O Koh-i-Noor não é o único tesouro contestado actualmente a residir no Reino Unido. Talvez igualmente controversos são os Mármores de Elgin, estátuas esculpidas há 2.500 anos e tiradas do Parthenon em Atenas pelo britânico Lord Elgin no início do século XIX. Até agora, o Reino Unido tem mantido a propriedade das estátuas e do diamante, independentemente dos pedidos de devolução.

Anand pensa que uma solução que não requer a remoção do Koh-i-Noor do Reino Unido é tornar a história do diamante mais clara. “O que eu gostaria muito é que houvesse um sinal realmente claro na exposição. As pessoas são ensinadas que isto foi um presente da Índia para a Grã-Bretanha. Eu gostaria que a história correta fosse colocada pelo diamante.”

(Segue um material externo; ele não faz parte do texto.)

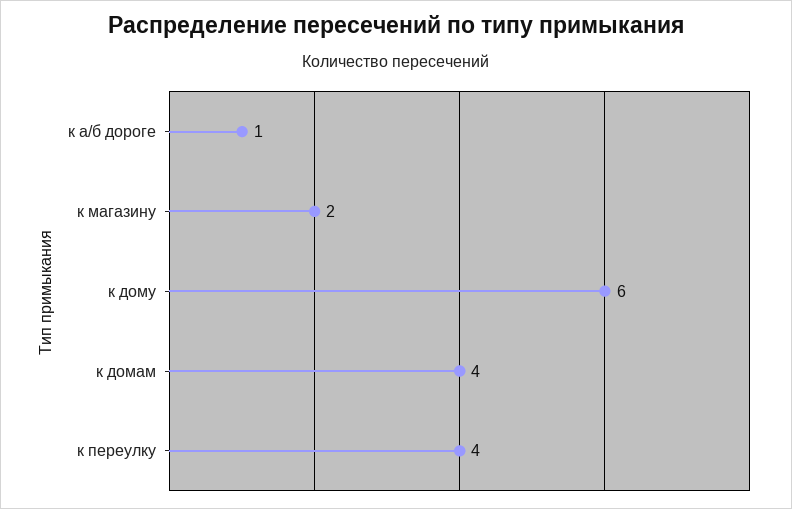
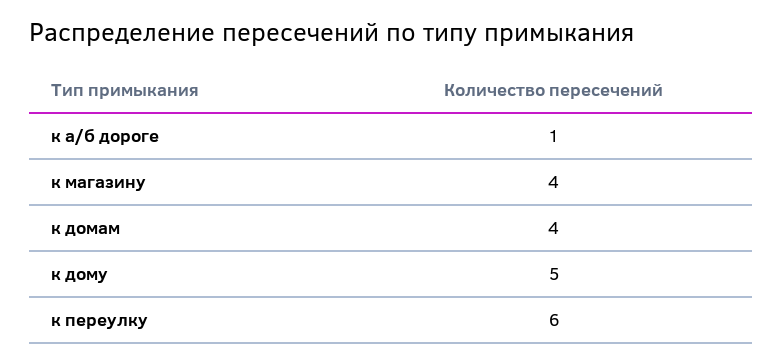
к магазину: 2 -> 4
к дому: 6 -> 5
к переулку: 4 -> 6

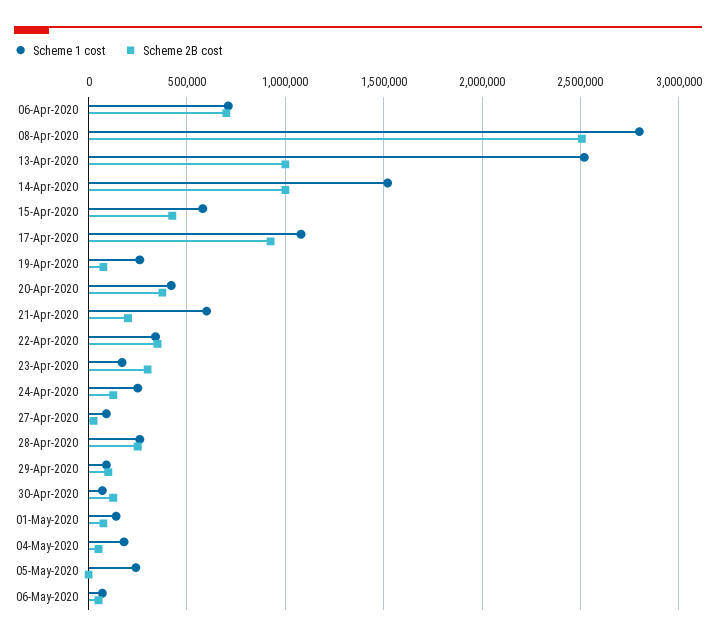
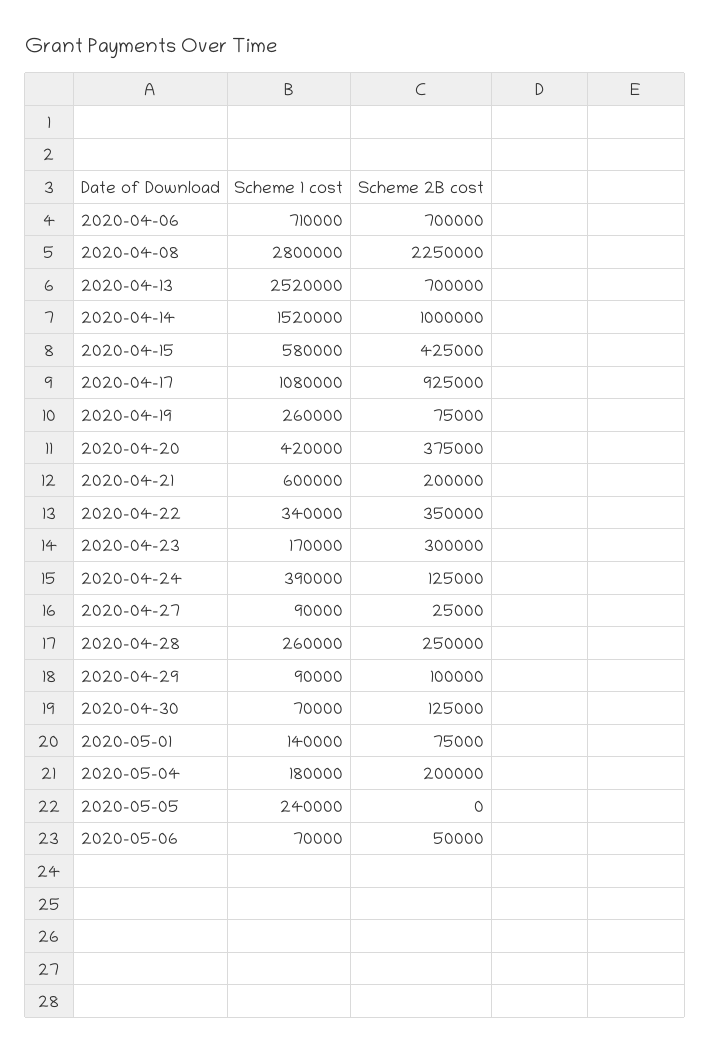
Scheme 2B cost, 08-Apr-2020: 2500000 -> 2250000
Scheme 2B cost, 13-Apr-2020: 1000000 -> 700000
Scheme 1 cost, 24-Apr-2020: 250000 -> 390000
Scheme 2B cost, 04-May-2020: 50000 -> 200000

Dalrymple concorda que disseminar a verdadeira história é metade da batalha. “Sempre que damos lições, encontramos pessoas que ficam horrorizadas com a história. Mas eles não resistem, eles simplesmente não estavam cientes disso.”

O diamante não deve deixar as Jóias da Coroa tão cedo. Anand e Dalrymple apenas esperam que o seu trabalho faça algum bem ao esclarecer o verdadeiro caminho que a infame pedra preciosa seguiu – e ajudar os líderes a chegar às suas próprias conclusões sobre o que fazer com ela a seguir.